Empirical Results: The empirical results in the experiments demonstrate the superiority of the proposed method over traditional LSH methods in terms of both quality and speed.

缺点

W1. Dependency on Optimal Spherical Codes: The efficacy of OSC-LSH is tied to the quality of the spherical codes. However, as pointed out by the authors, the identification of the optimal spherical codes is computationally prohibitive, especially when $d$ (and $m$ ) is large. In cases where optimal codes are hard to find, this method might not offer significant improvements.

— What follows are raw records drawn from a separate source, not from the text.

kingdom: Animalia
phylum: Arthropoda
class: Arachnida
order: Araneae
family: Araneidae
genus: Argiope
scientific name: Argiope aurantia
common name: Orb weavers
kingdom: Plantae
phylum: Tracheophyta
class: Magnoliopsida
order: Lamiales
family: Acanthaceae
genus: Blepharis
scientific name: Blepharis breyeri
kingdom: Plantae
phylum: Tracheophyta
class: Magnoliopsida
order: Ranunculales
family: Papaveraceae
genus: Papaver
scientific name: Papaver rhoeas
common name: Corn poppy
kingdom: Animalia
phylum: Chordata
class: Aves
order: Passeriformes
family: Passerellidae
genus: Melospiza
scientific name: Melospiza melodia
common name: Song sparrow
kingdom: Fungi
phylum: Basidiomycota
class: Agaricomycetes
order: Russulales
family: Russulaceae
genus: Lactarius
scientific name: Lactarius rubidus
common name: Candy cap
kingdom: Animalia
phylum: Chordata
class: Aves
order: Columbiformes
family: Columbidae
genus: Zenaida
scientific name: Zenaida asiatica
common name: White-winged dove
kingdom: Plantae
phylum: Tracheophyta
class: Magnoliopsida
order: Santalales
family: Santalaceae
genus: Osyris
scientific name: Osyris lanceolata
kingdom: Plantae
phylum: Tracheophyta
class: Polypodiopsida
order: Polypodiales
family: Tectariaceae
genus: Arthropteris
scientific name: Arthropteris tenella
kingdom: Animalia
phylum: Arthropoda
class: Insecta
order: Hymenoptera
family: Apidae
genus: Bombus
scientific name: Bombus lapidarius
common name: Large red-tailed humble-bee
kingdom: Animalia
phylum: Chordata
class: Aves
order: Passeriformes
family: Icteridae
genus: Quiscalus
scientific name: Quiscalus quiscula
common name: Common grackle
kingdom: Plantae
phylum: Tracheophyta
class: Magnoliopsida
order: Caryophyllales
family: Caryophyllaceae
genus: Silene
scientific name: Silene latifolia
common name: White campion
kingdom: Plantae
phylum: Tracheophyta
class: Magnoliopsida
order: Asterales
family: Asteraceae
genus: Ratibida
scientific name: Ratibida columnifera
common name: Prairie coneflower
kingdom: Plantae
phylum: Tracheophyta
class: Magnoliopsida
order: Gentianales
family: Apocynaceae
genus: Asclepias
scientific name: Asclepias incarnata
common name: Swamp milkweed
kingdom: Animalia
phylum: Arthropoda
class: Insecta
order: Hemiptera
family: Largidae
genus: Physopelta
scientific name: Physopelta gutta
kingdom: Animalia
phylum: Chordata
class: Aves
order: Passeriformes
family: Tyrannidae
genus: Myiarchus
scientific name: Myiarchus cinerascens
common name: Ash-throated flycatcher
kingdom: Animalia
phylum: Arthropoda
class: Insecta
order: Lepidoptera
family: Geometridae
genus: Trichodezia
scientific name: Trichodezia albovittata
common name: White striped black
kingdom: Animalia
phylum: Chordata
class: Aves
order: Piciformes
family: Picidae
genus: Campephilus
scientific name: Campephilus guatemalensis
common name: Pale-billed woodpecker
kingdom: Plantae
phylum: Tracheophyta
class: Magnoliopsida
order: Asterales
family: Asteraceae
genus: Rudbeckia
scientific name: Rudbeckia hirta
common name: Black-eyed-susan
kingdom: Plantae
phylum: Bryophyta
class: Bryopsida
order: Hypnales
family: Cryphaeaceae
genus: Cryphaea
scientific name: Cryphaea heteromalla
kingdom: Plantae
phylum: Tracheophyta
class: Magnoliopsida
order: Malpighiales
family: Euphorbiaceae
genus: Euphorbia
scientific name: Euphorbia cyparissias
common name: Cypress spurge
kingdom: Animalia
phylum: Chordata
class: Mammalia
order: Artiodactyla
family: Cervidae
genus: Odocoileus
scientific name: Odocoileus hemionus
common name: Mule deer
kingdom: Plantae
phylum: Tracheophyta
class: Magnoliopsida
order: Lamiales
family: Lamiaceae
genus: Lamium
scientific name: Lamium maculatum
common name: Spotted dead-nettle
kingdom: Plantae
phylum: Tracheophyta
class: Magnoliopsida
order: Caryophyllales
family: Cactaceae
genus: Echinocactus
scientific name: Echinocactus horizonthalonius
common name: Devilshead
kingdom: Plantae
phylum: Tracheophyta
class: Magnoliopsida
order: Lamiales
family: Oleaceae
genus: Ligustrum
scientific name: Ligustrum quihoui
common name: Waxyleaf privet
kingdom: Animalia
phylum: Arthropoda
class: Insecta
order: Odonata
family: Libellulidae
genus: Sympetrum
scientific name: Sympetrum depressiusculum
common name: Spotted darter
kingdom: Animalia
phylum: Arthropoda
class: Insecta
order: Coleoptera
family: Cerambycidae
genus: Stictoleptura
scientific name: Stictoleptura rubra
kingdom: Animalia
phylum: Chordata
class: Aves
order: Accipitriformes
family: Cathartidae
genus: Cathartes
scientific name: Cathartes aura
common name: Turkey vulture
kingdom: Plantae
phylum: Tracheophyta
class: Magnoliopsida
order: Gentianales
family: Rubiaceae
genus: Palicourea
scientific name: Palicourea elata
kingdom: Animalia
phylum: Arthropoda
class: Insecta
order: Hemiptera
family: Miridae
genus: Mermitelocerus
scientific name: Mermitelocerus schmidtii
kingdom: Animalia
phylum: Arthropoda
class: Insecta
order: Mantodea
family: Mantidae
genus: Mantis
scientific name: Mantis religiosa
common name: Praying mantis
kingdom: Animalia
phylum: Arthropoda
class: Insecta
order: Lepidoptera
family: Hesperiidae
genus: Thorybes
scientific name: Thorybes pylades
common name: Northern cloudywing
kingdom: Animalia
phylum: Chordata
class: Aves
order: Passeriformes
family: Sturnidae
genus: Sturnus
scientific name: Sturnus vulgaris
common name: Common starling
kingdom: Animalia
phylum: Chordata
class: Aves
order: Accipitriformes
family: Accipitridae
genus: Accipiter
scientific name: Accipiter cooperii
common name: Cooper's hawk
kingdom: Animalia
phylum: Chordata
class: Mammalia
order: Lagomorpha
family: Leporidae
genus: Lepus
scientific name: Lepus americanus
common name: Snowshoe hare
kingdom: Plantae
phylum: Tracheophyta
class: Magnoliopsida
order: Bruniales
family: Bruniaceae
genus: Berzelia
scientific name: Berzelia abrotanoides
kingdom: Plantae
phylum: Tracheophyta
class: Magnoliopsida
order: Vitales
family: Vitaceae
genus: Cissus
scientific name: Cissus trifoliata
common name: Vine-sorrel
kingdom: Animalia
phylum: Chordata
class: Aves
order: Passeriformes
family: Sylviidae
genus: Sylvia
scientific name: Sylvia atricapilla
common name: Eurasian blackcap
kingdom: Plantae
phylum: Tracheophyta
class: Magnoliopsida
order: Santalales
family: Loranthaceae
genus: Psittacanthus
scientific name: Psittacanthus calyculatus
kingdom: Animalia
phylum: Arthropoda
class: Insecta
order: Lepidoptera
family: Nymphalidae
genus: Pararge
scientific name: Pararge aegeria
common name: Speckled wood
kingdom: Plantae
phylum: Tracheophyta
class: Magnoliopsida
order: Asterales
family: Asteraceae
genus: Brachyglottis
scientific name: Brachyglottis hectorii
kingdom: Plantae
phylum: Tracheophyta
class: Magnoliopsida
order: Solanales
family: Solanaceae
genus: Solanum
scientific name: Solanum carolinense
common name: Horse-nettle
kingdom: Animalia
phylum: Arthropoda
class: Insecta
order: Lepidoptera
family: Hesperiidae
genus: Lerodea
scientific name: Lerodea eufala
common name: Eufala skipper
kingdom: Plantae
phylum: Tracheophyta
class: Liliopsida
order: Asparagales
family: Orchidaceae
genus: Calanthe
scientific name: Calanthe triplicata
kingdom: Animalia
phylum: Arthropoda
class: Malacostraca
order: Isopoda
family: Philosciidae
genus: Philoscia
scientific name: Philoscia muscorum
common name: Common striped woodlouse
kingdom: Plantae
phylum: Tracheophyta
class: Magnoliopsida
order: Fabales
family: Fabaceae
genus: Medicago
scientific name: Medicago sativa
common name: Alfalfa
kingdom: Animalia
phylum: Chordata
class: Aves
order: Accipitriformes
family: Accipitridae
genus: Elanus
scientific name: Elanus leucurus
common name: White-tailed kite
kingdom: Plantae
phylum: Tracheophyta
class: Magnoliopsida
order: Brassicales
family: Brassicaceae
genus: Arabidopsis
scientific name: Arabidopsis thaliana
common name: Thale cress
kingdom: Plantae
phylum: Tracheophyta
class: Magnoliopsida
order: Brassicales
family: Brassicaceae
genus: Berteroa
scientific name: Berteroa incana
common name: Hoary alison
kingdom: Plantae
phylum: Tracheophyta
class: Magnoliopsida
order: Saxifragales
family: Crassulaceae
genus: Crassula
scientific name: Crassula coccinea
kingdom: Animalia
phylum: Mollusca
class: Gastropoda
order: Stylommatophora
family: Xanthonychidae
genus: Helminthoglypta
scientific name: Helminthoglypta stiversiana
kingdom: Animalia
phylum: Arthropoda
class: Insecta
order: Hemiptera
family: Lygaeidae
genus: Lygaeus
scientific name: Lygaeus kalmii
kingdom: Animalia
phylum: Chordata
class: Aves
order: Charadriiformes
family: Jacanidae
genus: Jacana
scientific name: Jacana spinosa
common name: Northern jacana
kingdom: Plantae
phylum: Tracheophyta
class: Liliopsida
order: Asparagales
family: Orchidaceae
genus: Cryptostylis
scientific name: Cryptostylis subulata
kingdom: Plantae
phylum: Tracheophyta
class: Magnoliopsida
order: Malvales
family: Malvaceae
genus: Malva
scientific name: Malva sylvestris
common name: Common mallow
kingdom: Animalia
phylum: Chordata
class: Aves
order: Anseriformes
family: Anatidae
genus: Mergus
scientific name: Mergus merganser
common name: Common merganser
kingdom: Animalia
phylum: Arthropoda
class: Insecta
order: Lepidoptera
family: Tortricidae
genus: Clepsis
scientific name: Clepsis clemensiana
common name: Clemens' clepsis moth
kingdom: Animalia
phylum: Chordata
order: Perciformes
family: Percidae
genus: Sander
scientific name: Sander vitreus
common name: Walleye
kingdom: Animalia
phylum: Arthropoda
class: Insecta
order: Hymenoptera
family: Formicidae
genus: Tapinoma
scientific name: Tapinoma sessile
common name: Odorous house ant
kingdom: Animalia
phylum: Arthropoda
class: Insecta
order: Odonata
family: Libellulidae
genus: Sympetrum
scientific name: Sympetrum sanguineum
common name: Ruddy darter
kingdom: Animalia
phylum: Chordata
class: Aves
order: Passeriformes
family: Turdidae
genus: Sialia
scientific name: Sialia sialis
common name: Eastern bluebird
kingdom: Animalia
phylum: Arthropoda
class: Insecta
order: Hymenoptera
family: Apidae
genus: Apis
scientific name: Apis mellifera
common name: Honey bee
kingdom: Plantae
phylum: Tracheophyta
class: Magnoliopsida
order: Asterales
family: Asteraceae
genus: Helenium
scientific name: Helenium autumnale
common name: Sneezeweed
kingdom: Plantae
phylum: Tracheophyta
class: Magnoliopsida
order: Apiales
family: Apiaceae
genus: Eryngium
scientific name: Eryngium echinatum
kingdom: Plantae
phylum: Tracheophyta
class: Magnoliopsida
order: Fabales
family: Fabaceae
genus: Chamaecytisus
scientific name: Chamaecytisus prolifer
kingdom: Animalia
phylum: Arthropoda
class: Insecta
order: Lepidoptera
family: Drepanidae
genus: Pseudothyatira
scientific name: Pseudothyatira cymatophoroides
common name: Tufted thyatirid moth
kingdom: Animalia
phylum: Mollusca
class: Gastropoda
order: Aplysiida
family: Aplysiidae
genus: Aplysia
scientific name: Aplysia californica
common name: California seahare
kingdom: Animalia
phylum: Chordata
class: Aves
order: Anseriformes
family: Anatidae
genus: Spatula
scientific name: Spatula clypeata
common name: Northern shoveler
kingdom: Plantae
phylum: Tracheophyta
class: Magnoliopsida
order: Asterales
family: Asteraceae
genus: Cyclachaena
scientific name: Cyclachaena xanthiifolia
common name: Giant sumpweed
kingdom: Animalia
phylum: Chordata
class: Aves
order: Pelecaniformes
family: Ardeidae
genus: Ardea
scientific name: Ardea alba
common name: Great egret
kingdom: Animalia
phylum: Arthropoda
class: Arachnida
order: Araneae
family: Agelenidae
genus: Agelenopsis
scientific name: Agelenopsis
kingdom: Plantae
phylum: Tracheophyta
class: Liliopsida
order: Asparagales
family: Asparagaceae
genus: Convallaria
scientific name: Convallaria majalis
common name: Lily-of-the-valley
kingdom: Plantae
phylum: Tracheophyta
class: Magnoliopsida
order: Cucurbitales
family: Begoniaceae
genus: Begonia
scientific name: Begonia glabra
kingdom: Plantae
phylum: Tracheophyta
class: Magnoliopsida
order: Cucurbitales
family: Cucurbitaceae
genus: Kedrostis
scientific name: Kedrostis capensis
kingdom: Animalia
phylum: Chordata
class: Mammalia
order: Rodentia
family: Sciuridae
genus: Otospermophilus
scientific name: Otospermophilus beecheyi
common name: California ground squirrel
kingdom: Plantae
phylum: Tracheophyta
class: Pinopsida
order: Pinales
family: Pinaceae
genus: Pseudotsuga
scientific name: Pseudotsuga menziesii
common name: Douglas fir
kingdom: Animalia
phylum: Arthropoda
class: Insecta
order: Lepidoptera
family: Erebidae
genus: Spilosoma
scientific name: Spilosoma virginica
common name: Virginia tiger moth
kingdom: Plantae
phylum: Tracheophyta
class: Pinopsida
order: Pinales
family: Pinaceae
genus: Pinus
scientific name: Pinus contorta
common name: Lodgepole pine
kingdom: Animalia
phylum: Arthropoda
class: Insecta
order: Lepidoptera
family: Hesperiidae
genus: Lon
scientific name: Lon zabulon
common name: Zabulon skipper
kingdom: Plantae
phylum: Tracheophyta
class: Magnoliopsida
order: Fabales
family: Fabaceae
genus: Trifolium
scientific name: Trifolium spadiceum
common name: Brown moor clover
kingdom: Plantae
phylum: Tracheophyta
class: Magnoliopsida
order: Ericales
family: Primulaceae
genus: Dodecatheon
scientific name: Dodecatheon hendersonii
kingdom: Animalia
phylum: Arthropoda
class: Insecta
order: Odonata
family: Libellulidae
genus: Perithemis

W2. Ambiguity in Distortion Definition: The paper frequently references the concept of "distortion" when discussing the benefits of using Optimal Spherical Codes (OSC) in LSH. However, a clear and concise definition of distortion is missing, making it difficult to fully understand and evaluate the proposed method's effectiveness. While Figure 1 shows the minimum distance in a self-comparison context, it doesn't provide a comprehensive view of the distortion in the mapping process from the input space to the output space.

W3. Concern of the Optimization Objective: Under the assumption that all data points are normalized, the Euclidean distance between any $c_i$ and $c_j$ is inversely proportional to their inner product. Thus, it is problematic to directly replace Euclidean distance in Equation (1) with the inner product in Equation (2). Is there any typo in Equation (2), e.g., removing the " $-$ " or maximizing $L$ ?

W4. Unconvincing Empirical Results.

W4.1. Lack of End-to-End Comparison: While the paper compares the new approach with RP-LSH and FlyHash, it would be beneficial to see the end-to-end comparisons with other state-of-the-art ANN search methods, such as FAISS and HNSW.

W4.2. Scalability Concerns: Although the authors claim they have improved the efficiency issue, the paper doesn't delve deep into the scalability of the proposed method, especially when dealing with extremely large datasets.

W5. Poor Presentation: This paper seems to be written in a hurry way. For example, there exist many "???" and empty "()." The two Algorithms are isolated from the main paper, and no explanation is provided. In the experiments, they claim to use five datasets, but I failed to find the results on CIFAR10.

问题

Regarding W1:

Q1: Could you provide the time complexity of finding the OSCs and discuss any alternative way to accelerate this process?

Regarding W2:

Q2: Can the authors provide a rigorous definition of "distortion" as used in the context of this paper? How is it measured, and what makes it a suitable metric for evaluating the quality of the mapping?

Q3: Given the emphasis on minimizing distortion with OSC, could the authors provide comparisons with other methods in terms of this metric? This would offer a clearer perspective on the proposed method's advantages.

伦理问题详情

No.

审稿意见

评分: 3置信度: 32023-11-01

The authors propose OSC (Optimal Spherical Codes) as a technique for generating sparse representations that can be used for locality sensitive hashing. The code vectors are generated by an optimization procedure that maximizes the minimum angle between any pair of code points. They show that their approach outperforms FlyLSH and random projections LSH.

While their technique is very similar to the approach proposed by Andoni et al., the main advantage seems to be the flexibility in choosing the embedding dimension.

优点

There could be some (computational) advantage to the flexibility in using different embedding dimensions (though they have not explored this in the paper).

缺点

On the datasets they consider, there is not a marked improvement over the baselines.
It seems that they are performing an optimization procedure for computing the code vectors, but not actually using any data - it seems like if you are going through the trouble to optimize the code vectors then it might help to actually use the data (so that the code vectors chosen can reflect the actual underlying data distribution).

问题

It would be useful to understand if the flexiblity in the choice of embedding dimension actually produces interesting tradeoffs (recall vs computation, etc). If not what do you see as the main advantage over Andoni et al?